- **Problem details**
Using the listing below, select the lines with the word "индекс" and copy them.

[[ Exercise data, beginning ]]

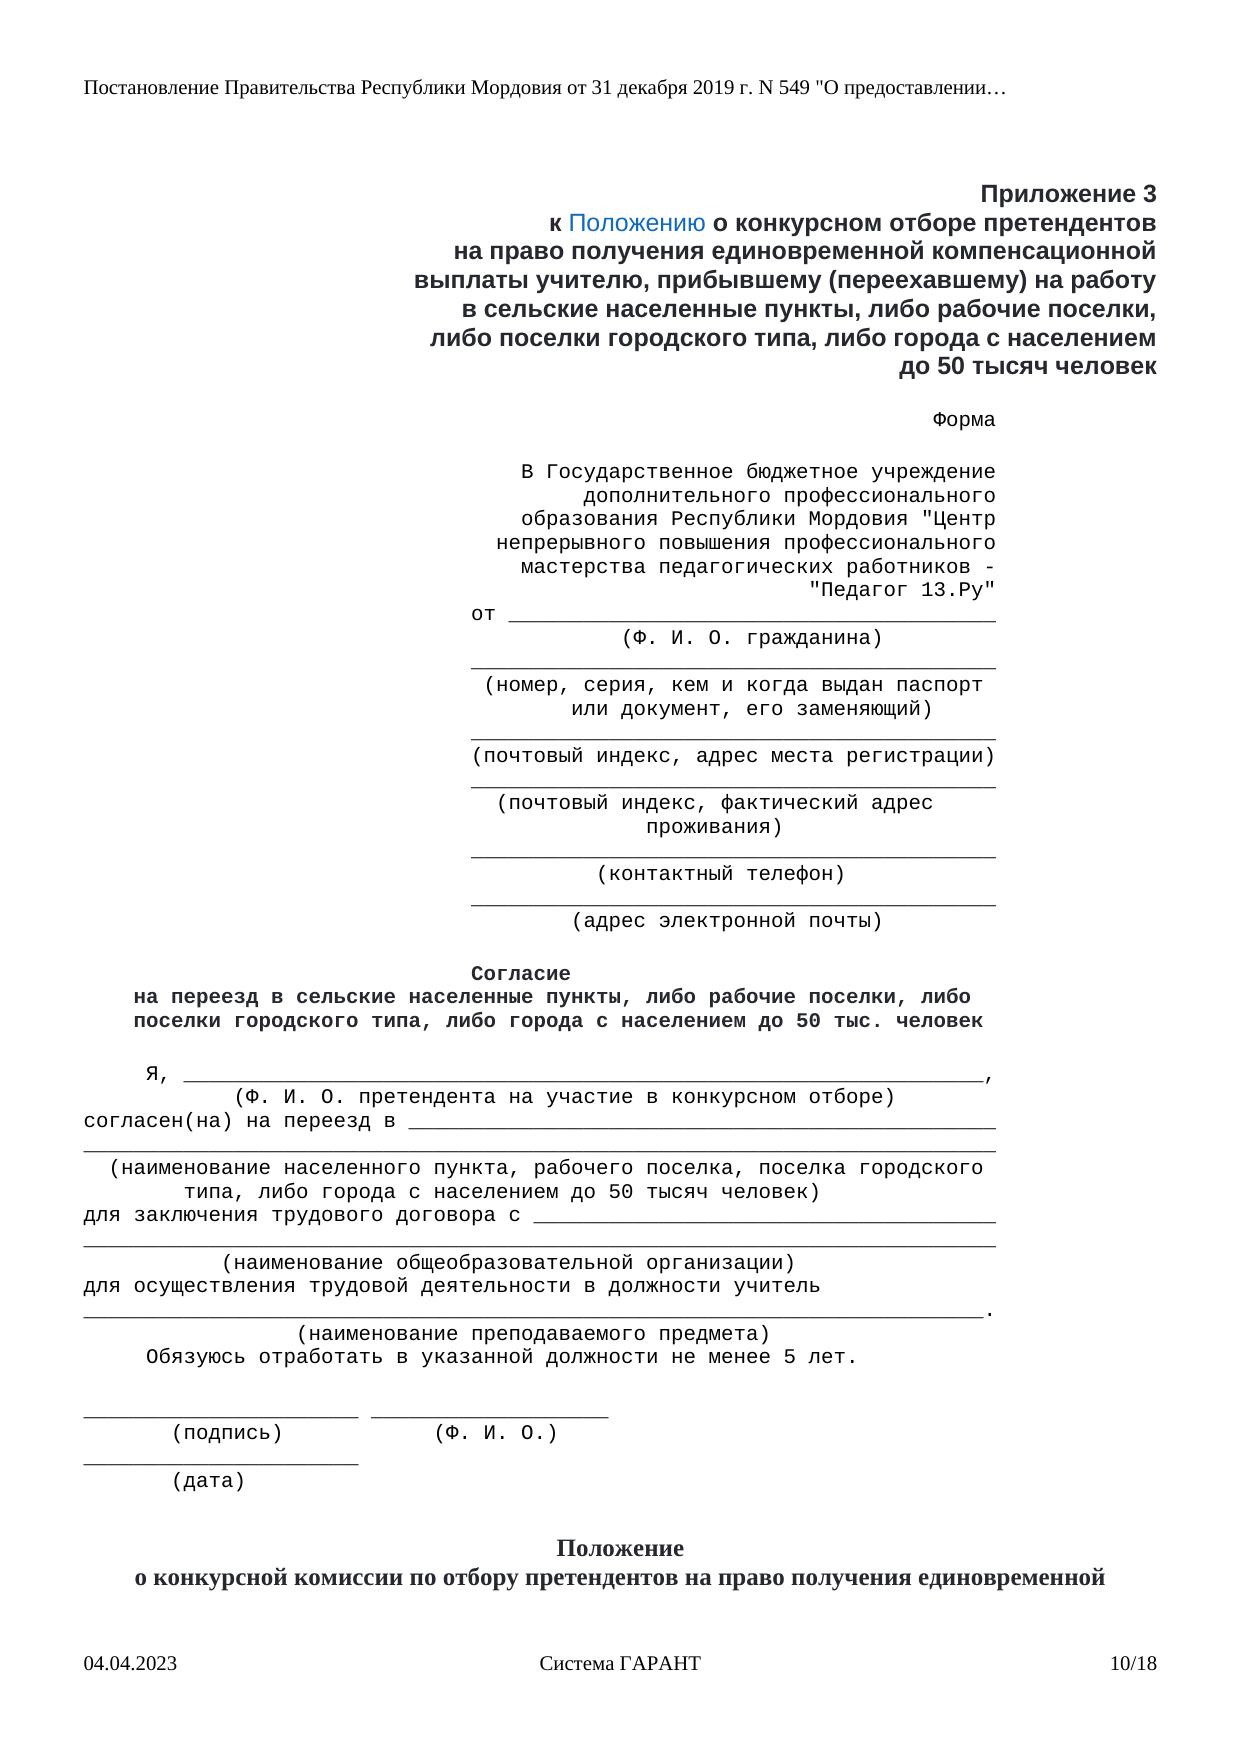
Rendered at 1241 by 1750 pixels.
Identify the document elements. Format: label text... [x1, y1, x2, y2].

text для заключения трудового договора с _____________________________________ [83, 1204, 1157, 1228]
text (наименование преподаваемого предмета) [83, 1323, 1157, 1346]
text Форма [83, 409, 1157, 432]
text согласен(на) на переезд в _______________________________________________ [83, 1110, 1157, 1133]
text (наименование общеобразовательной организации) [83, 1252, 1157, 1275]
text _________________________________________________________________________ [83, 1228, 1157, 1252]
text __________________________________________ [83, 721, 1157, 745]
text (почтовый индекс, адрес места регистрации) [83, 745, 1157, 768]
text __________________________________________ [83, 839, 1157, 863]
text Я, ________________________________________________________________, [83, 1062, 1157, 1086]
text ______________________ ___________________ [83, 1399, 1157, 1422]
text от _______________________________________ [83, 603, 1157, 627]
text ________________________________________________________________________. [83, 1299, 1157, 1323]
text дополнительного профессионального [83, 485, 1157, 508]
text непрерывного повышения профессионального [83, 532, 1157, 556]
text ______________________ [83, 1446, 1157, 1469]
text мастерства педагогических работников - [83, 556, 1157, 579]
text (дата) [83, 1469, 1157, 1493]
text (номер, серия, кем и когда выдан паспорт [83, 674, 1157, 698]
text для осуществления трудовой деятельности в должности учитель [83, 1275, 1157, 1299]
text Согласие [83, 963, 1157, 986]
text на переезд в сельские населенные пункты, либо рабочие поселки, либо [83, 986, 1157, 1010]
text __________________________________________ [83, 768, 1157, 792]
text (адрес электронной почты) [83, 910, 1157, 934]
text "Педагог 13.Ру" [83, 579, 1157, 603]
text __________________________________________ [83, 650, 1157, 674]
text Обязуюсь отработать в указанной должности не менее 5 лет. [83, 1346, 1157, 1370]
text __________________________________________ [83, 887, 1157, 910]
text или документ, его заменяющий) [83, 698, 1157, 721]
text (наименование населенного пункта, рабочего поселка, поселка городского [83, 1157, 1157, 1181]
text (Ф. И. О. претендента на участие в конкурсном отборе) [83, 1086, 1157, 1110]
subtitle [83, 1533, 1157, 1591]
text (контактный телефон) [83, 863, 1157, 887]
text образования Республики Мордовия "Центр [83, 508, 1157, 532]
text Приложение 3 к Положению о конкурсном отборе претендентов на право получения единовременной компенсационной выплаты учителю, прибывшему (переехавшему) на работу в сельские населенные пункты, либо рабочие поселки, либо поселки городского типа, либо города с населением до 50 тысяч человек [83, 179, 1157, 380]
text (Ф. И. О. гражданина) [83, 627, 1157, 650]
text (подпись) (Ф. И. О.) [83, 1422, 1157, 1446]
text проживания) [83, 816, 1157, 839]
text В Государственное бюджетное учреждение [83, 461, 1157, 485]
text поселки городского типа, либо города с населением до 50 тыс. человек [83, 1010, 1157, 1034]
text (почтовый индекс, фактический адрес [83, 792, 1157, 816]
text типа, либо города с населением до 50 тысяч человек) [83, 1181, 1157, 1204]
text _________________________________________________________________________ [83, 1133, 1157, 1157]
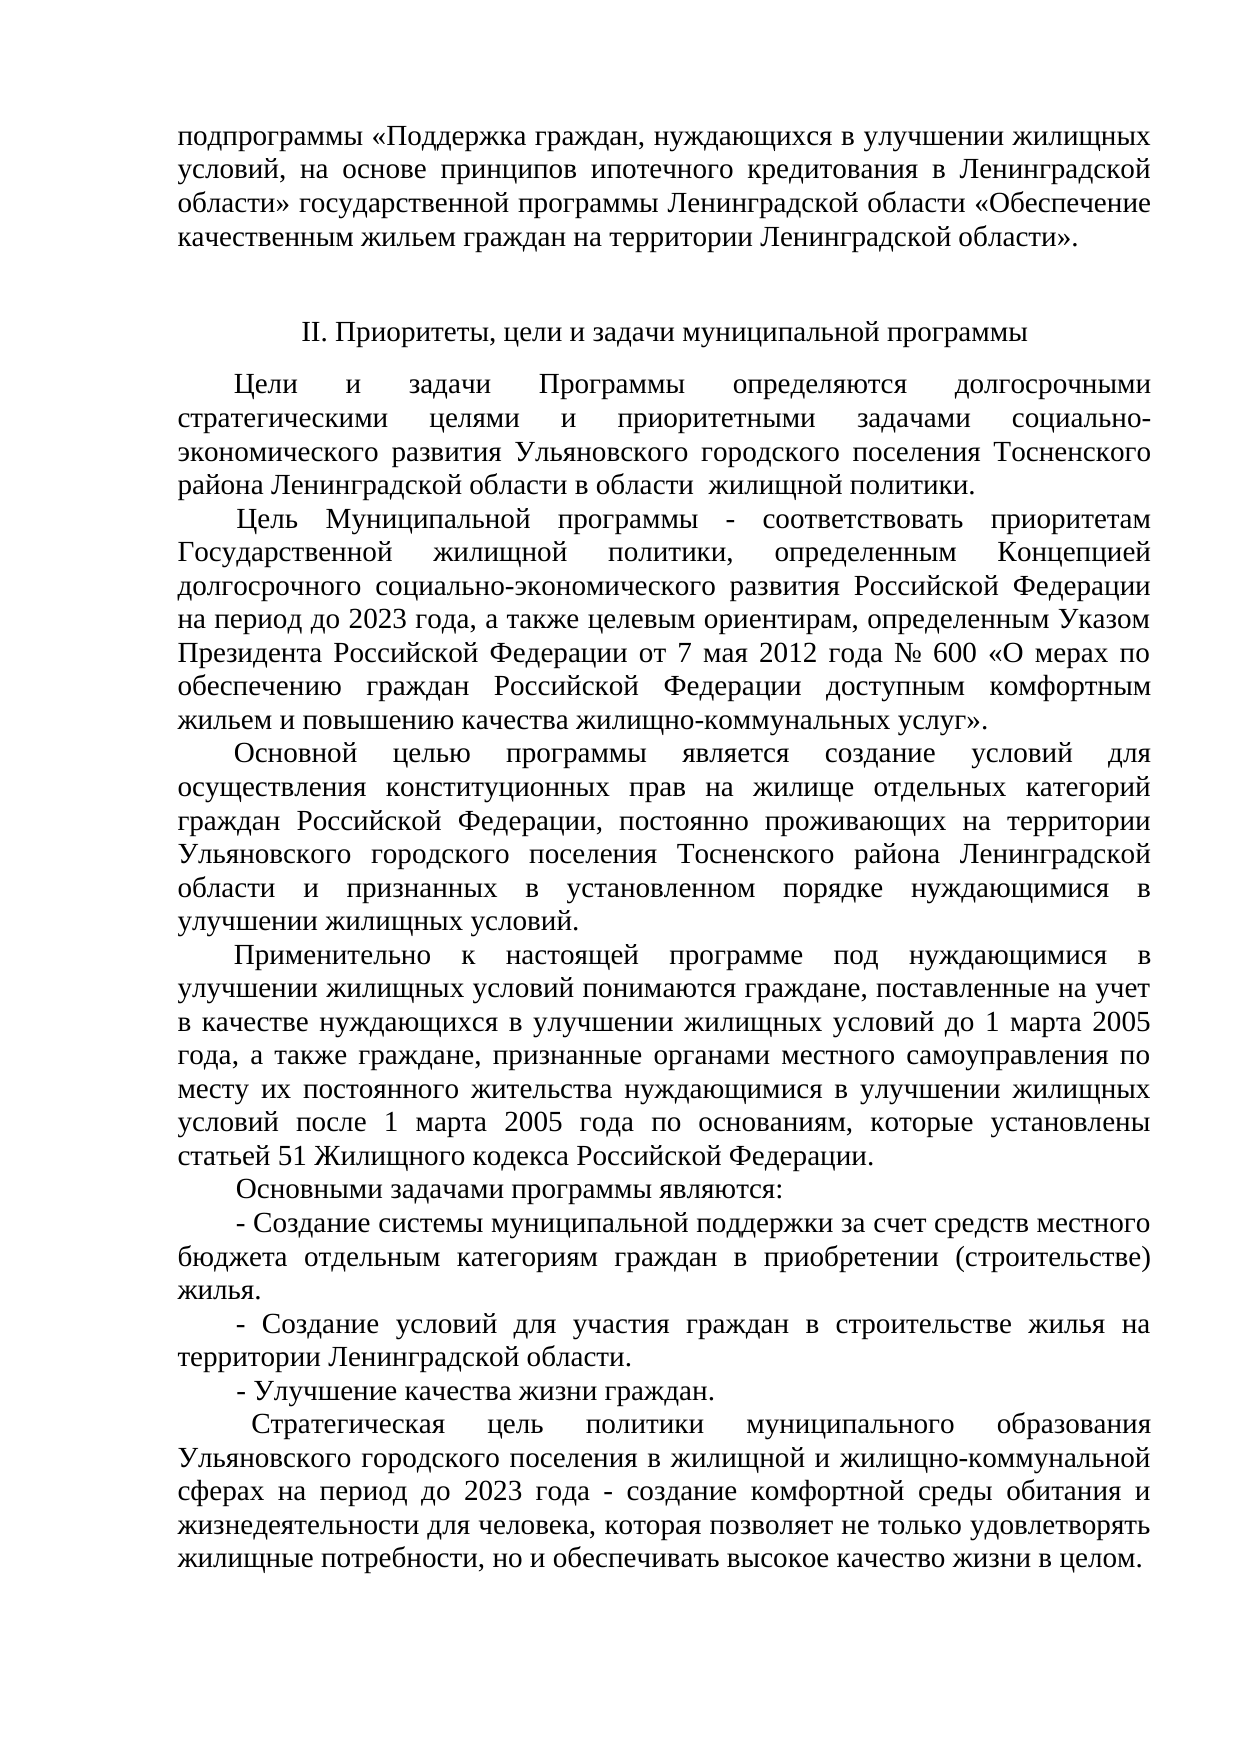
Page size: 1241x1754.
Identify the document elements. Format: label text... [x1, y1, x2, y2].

[[ Exercise data, end ]]

- **Answer below**
text (почтовый индекс, адрес места регистрации) [83, 745, 1157, 768]
text (почтовый индекс, фактический адрес [83, 792, 1157, 816]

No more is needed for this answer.